Nichts ist für Anja Tabarelli zur Routine geworden. Wie am Anfang ihrer Karriere freut sie sich, wenn sie den Schreibtisch am Brandsende mit einem der Schiffe tauschen kann. Inzwischen bestaunen die Hamburger immer häufiger auch die kleineren Schwestern, die „Queen Elizabeth“ und die „Queen Victoria“. Als sich die „Elizabeth“ am Ende des diesjährigen Hafengeburtstags in die Auslaufparade einreihte, waren mehr deutsche Passagiere an Bord als je zuvor. Auch ein Erfolg von Lady Anja und ihrem Hamburger Team.

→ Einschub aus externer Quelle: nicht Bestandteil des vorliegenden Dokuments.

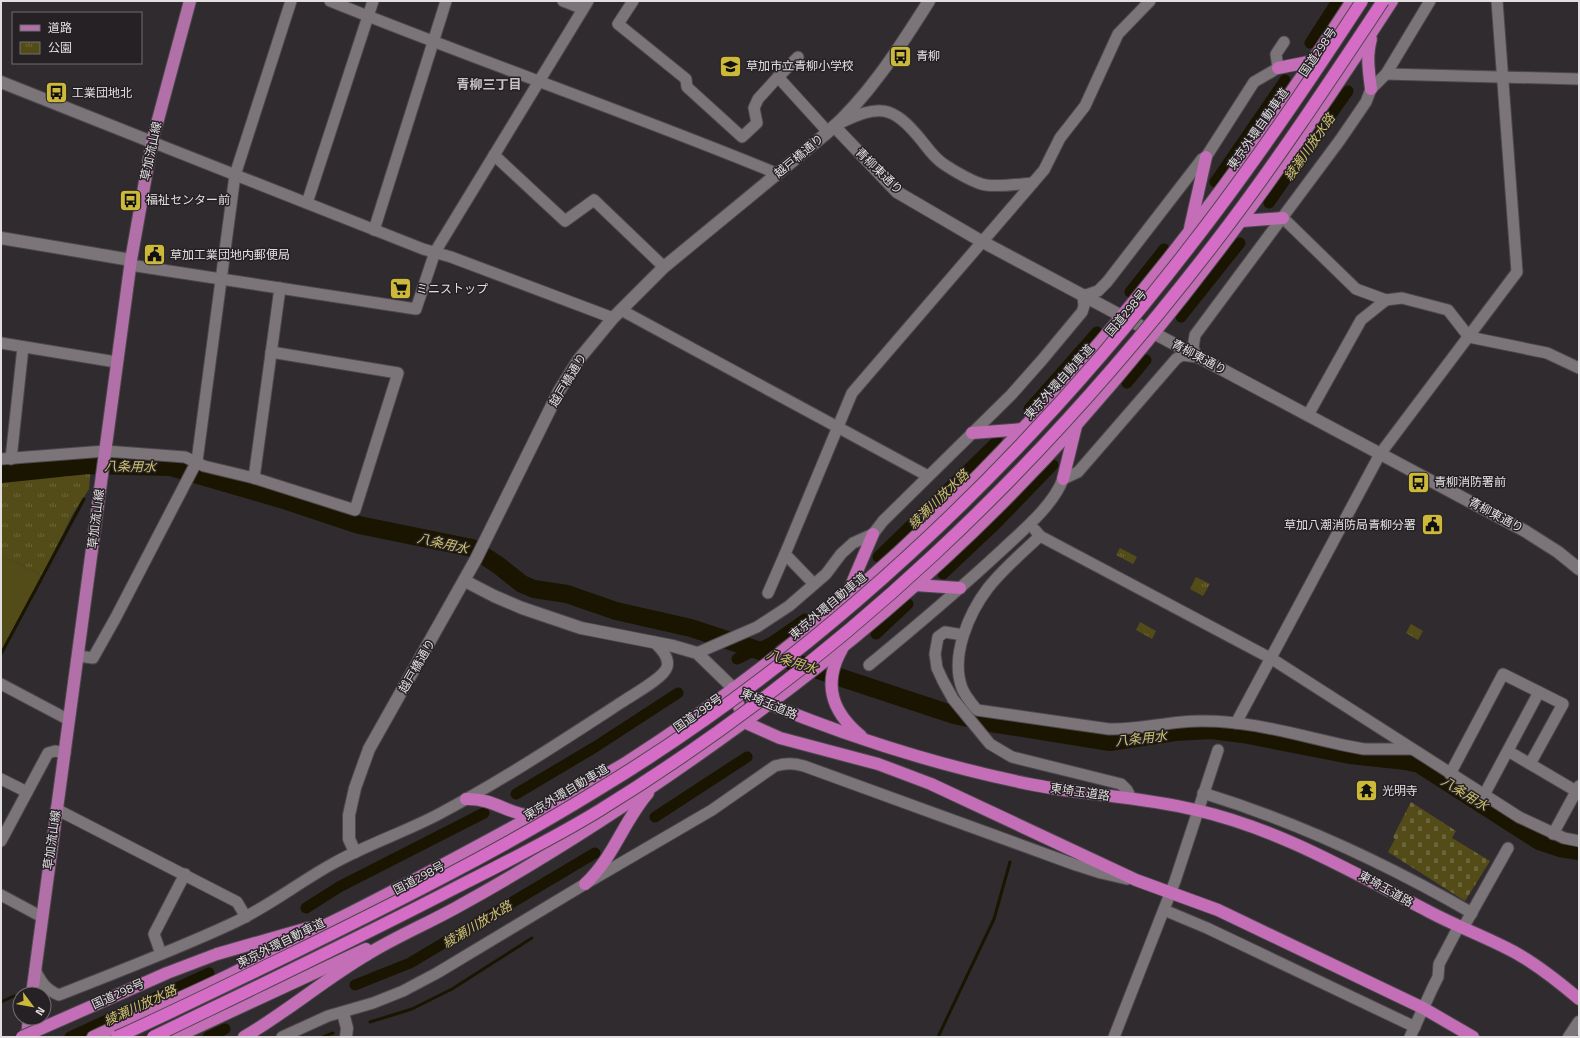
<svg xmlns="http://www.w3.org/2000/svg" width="1580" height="1038" viewBox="0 0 1580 1038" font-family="'Titillium Web','Noto Sans JP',sans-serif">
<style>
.grass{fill:#544c18}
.cemetery{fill:url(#cemetery-stones)}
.park{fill:url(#park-tufts)}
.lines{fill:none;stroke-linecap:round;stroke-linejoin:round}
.stream{stroke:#191500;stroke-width:3}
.canal{stroke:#191500;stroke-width:11}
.river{stroke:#191500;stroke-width:18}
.minor-casing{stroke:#4d484c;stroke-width:13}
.tertiary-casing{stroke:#4d484c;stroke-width:14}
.primary-casing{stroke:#4d484c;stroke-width:14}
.trunk-casing{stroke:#4d484c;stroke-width:14}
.minor{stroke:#7b757a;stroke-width:11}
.tertiary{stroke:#7b757a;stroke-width:12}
.primary{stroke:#b170a8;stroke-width:12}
.trunk{stroke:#c36eb7;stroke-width:12}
.trunk-bridge-casing{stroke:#4d484c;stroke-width:14;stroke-linecap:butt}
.motorway-bridge-casing{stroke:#4d484c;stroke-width:14;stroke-linecap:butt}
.trunk-bridge{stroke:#c36eb7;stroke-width:12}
.motorway-bridge{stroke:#d56cc6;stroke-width:12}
.labels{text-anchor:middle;stroke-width:3;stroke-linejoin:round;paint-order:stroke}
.street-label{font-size:12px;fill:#e2dfe1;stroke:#262125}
.poi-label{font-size:12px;fill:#e2dfe1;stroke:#262125;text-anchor:start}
.neighbourhood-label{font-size:13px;font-weight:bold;fill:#c9c2c7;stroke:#262125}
.water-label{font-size:13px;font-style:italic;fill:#cdc16d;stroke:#262125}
</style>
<defs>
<pattern id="cemetery-stones" width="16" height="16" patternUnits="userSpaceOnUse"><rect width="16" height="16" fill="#544c18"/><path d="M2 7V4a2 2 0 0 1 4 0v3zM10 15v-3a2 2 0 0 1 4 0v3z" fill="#6c6539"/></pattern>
<pattern id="park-tufts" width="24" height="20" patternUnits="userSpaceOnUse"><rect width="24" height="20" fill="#544c18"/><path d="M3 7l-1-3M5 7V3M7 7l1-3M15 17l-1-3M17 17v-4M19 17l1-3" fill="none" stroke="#6c6539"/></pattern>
</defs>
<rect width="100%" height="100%" fill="#302b2f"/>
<polygon class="grass" points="1,558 11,560 42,575 1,651"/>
<polygon class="cemetery" points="1411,802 1456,831 1452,838 1490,861 1465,901 1388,852 1395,839 1393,837"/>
<g class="park">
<polygon points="91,467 89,489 74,512 42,575 11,560 1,558 1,477"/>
<polygon points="1120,548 1137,557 1133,564 1116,555"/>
<polygon points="1196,577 1210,584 1203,596 1190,589"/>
<polygon points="1140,622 1156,631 1152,639 1136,630"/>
<polygon points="1411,624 1423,631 1418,640 1406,633"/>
</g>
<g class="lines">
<g class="stream">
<polyline points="1,654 84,499"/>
<polyline points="1,1002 14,996"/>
<polyline points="370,1022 412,1009 452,989 532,938"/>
<polyline points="323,1037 333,1033"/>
<polyline points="938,1037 994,919 1010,862"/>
</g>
<g class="canal">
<polyline points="1310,43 1337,1"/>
<polyline points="1215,182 1285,80"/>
<polyline points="1269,203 1348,91"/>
<polyline points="1130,292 1164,249"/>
<polyline points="1181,317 1240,243"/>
<polyline points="1127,383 1146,360"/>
<polyline points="1029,409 1097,332"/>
<polyline points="878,557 997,441"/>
<polyline points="943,574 996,524 1053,465"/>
<polyline points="876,634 908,604"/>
<polyline points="737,659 772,642 805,619"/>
<polyline points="516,794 595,747 678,693"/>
<polyline points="655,817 747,757"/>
<polyline points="306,908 339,887 484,813"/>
<polyline points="355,985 410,963 595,853"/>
<polyline points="70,1037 209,973"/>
<polyline points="208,1037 225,1029"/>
</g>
<polyline class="river" points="1,474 88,465 171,467 284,500 359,525 472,548 498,565 522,584 534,589 567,594 616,611 691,628 954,715 991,723 1110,742 1175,732 1211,730 1243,734 1350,755 1406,761 1419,764 1539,841 1560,848 1579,851"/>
<defs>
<g id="minor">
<path d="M 330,1 C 476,60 625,111 771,171 L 775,176"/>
<polyline points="563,1 583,9"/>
<polyline points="633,1 618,24 686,79 687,87 742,137 757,123 754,108 758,99 778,77 828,132"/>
<polyline points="1386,74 1579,79"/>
<polyline points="778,77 798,57"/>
<path d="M 838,124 C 879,104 892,104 922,141 C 929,150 935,159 945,165 C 954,171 976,184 986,185 C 1001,187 1018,184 1033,183"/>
<polyline points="152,142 423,249 451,257 613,318"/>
<polyline points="494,155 565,221 594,200 664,267"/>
<polyline points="307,203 373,1"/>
<polyline points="1283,218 1356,289 1386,300 1402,298 1448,310 1469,337 1547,353 1579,368"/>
<polyline points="374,230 446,1"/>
<polyline points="130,265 416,309 435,252 588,1"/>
<polyline points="621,310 928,476"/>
<polyline points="1,343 116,362"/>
<polyline points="1308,415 1361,320 1386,300"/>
<polyline points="1,459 105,451 185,457 204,466 254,478 355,510 398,373 271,352"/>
<polyline points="11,459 23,347"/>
<polyline points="254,478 280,288"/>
<polyline points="1035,530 1040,536 1272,659 1519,817 1564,838 1579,841"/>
<path d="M 1040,536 C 1022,553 1003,569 988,588 C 969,613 950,656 962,688 C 965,696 972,704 977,710 L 1109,729 C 1140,730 1169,721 1200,721 C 1250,720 1300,736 1348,746 L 1364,749 L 1411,749"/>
<polyline points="814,584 785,554 852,393 1044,170 1060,138 1085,106 1118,34 1150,1"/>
<polyline points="768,593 785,554"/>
<polyline points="963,635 945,632 938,637 935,654 937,668 943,681 953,699 990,744 1012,757 1121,784 1127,790 1131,798"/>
<polyline points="697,653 757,627 789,606 826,574 841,554 853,543 873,534 883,521 1011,395 1042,360 1082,312 1084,306 1083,296 1098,291 1107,282 1202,159 1206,157 1254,82 1278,68 1276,54 1284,42"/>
<polyline points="78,656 93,658 116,617 197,461 235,175 291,1"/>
<path d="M 869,665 C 914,628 959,590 1002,550 C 1022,531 1053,506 1063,479 L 1078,472 L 1176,359 L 1182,355 L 1197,357 L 1193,348 L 1195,335 L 1340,140 L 1366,102 L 1371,89 L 1386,74 L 1430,1"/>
<polyline points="1,684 69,720"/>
<polyline points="1236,723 1380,454 1517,272 1497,1"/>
<polyline points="1508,751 1576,791"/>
<polyline points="1450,774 1503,674 1563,704 1530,764"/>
<polyline points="1,779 27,792"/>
<path d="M 1203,793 C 1297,822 1387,864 1472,913"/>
<polyline points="1484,795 1539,692"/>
<polyline points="56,809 237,902 246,917"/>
<polyline points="1553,834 1579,786"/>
<polyline points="1,841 48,753 55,751 65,753"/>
<polyline points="1,895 42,917"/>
<polyline points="1164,910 1207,928 1415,1027"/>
<polyline points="1463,928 1508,848"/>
<polyline points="161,954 154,934 185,874"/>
<path d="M 35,970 C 41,982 46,990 59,995 C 117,972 175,950 231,924 C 267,908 299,882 334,863 C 368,844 405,832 439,814 C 503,780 562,741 622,702 C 632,695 664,678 667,667 C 670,657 660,648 654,642"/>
<path d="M 282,1037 L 328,1016 L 373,1003 L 403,991 L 437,973 L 585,884 L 712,810 L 775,766 C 786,763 793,763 804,766 L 1073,864 L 1101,873 L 1127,879"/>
<polyline points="1114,1037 1175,881 1218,750"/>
<polyline points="1410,1037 1433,987 1438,977 1439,964 1459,926"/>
</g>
<g id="tertiary">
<polyline points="1,82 152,142"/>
<polyline points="834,126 897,192 981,241 1525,531 1558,552 1579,569"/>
<polyline points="1,238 131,260"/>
<polyline points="465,581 494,596 522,608 581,628 673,646 697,653 733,688"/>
<path d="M 355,852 L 349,839 L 349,815 L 355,788 L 369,749 L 476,559 L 559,391 L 579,359 L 613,318 L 664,267 L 828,132 C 870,95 899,48 929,1"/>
<polyline points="343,1013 347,1028 346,1037"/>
<polyline points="1569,1037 1579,1022"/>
</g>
<g id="primary">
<polyline points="32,994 131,260 152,142 190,1"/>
<polyline points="27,1037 29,1018"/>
</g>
<g id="trunk">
<polyline points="1278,68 1313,61"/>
<path d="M 1371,89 C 1369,72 1366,56 1371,39"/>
<polyline points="1242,221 1283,218"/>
<polyline points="1190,228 1206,157"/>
<polyline points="972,433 1024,429"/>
<polyline points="1063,479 1076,426"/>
<polyline points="915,585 960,588"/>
<polyline points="846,597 873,534"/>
<path d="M 842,649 C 822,684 832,712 861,736"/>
<polyline points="733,688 744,722 780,738 878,764 931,784 1136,880 1218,910 1423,1008 1473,1037"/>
<path d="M 734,689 C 832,732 929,764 1034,785 C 1087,795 1143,797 1196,810 C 1279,829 1352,872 1426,910 C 1455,926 1487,937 1516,953 C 1539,966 1559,982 1579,999"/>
<path d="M 466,799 C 494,798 507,814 532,816"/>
<path d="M 585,884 C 614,857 623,822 648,793"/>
<polyline points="217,954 308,928"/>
<path d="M 93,1037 C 136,1017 180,999 223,978 C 260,960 296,939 334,921 C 401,888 467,852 533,816 C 564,798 596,781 627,762 C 928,570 1159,298 1352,1"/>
<polyline points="176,1037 366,949"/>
<path d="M 244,1037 C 287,1012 325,979 368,954 C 397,936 429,923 459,906 C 557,852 652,789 743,723 C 864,636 978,535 1077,424 C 1194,292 1297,149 1392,1"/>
</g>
</defs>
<use href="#minor" class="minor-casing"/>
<use href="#tertiary" class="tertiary-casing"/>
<use href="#primary" class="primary-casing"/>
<use href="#trunk" class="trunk-casing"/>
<use href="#minor" class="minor"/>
<use href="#tertiary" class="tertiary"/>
<use href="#primary" class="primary"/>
<use href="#trunk" class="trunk"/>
<defs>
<polyline id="trunk-bridge" points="22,1037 167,973 217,954"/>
<g id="motorway-bridge">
<path d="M 117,1037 C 175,1011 231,983 289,955 C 393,904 497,852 596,791 C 687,736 776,671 857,601 C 980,495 1092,374 1191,245 C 1252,167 1308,84 1362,1"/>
<path d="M 153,1037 C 254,988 355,940 455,888 C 504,863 553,839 600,810 C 842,661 1041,469 1214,244 C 1274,166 1328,84 1383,1"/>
</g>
</defs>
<use href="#trunk-bridge" class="trunk-bridge-casing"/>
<use href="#motorway-bridge" class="motorway-bridge-casing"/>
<use href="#trunk-bridge" class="trunk-bridge"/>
<use href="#motorway-bridge" class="motorway-bridge"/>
</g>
<defs>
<symbol id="bus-square" viewBox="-11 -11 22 22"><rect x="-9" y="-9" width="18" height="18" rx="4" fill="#ccb939" stroke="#262125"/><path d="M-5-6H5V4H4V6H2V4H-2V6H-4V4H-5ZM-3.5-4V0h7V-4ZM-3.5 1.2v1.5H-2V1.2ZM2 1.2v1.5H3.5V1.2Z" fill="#111"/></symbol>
<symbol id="school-square" viewBox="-11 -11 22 22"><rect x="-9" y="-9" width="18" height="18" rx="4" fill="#ccb939" stroke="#262125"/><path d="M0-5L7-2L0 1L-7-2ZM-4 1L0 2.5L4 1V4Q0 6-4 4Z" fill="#111"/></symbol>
<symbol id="civic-square" viewBox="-11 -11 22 22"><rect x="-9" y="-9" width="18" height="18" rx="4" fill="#ccb939" stroke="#262125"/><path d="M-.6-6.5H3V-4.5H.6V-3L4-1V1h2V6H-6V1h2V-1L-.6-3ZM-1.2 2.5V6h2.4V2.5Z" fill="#111"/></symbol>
<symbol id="supermarket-square" viewBox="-11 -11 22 22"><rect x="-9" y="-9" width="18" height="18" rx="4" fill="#ccb939" stroke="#262125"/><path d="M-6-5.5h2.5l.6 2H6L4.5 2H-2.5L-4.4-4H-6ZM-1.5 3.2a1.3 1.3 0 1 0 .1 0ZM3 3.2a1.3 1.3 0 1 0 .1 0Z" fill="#111"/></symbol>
<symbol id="temple-square" viewBox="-11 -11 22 22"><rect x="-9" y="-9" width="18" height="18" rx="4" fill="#ccb939" stroke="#262125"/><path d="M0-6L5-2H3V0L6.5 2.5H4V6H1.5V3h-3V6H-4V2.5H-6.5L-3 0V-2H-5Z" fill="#111"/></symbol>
</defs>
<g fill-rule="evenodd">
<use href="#bus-square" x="888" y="44" width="25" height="25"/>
<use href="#school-square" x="718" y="54" width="25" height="25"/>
<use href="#bus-square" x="44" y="80" width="25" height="25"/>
<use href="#bus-square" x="118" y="188" width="25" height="25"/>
<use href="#civic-square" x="142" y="242" width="25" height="25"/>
<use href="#supermarket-square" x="388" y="276" width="25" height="25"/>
<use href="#bus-square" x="1406" y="470" width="25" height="25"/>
<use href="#civic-square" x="1420" y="512" width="25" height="25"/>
<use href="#temple-square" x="1354" y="778" width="25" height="25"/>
</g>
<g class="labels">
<g class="street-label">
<text transform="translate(1318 52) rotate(-56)" y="4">国道298号</text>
<text transform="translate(1258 129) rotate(-55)" y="4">東京外環自動車道</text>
<text transform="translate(151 151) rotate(-78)" y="4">草加流山線</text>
<text transform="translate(799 156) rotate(-40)" y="4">越戸橋通り</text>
<text transform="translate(879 171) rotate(44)" y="4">青柳東通り</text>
<text transform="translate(1126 313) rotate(-50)" y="4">国道298号</text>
<text transform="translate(1199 357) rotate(28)" y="4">青柳東通り</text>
<text transform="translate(568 380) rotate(-59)" y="4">越戸橋通り</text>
<text transform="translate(1059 382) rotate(-48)" y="4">東京外環自動車道</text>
<text transform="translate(1496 515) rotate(28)" y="4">青柳東通り</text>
<text transform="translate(96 519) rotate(-83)" y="4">草加流山線</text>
<text transform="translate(828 606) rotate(-40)" y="4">東京外環自動車道</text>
<text transform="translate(417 666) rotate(-60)" y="4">越戸橋通り</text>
<text transform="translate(769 704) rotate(23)" y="4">東埼玉道路</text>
<text transform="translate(698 713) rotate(-35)" y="4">国道298号</text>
<text transform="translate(566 792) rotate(-31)" y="4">東京外環自動車道</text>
<text transform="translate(1080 792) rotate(8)" y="4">東埼玉道路</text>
<text transform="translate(52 840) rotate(-82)" y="4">草加流山線</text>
<text transform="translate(419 878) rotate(-28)" y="4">国道298号</text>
<text transform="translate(1386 889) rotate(29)" y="4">東埼玉道路</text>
<text transform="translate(281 943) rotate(-26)" y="4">東京外環自動車道</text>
<text transform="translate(118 994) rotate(-24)" y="4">国道298号</text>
</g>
<g class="poi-label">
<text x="916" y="60">青柳</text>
<text x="746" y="70">草加市立青柳小学校</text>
<text x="72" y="97">工業団地北</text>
<text x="146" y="204">福祉センター前</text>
<text x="170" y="259">草加工業団地内郵便局</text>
<text x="416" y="293">ミニストップ</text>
<text x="1434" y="486">青柳消防署前</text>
<text x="1416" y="529" text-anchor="end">草加八潮消防局青柳分署</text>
<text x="1382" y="795">光明寺</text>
</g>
<g class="neighbourhood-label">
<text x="489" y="89">青柳三丁目</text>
</g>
<g class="water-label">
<text transform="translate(1309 147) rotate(-55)" y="5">綾瀬川放水路</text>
<text transform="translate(130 466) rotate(1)" y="5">八条用水</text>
<text transform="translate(938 499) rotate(-44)" y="5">綾瀬川放水路</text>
<text transform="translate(443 543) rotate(13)" y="5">八条用水</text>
<text transform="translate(792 661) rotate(18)" y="5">八条用水</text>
<text transform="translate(1141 738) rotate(-6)" y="5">八条用水</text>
<text transform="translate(1465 793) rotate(32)" y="5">八条用水</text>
<text transform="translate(477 924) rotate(-31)" y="5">綾瀬川放水路</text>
<text transform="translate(140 1005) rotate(-25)" y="5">綾瀬川放水路</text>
</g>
</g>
<rect width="1580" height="1038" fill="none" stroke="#e2dfe1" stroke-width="4"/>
<rect x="12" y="12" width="130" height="52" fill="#262125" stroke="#716d70"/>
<rect x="20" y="25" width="20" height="6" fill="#b170a8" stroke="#716d70"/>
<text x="48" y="32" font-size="12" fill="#e2dfe1">道路</text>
<rect x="20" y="42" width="20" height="12" fill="url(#park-tufts)" stroke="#716d70"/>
<text x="48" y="52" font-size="12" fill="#e2dfe1">公園</text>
<g transform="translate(32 1006) rotate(122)"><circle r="19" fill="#262125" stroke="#716d70"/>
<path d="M0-3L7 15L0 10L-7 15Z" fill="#ccb939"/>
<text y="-6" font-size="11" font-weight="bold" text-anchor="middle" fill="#e2dfe1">N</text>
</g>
</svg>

Wenn die Managerin an Bord geht, guckt sie auf der Kommandobrücke vorbei, aber auch in den Pubs und Clubs und – klar doch – beim Tanzen in den Gesellschaftsräumen. Trotz vieler Meetings hat sie immer Zeit für einen Klönschnack mit den Nautikern, den Stewards, den Künstlern. Und manchmal hockt sie sich sogar in einen der Deckstühle, den Blick für zehn Minuten aufs Meer gerichtet. Länger hält sie solche Pausen nicht aus. Denn hinterm Horizont geht es ja weiter. Eines Tages auch nach Sydney – garantiert an Bord einer Königin.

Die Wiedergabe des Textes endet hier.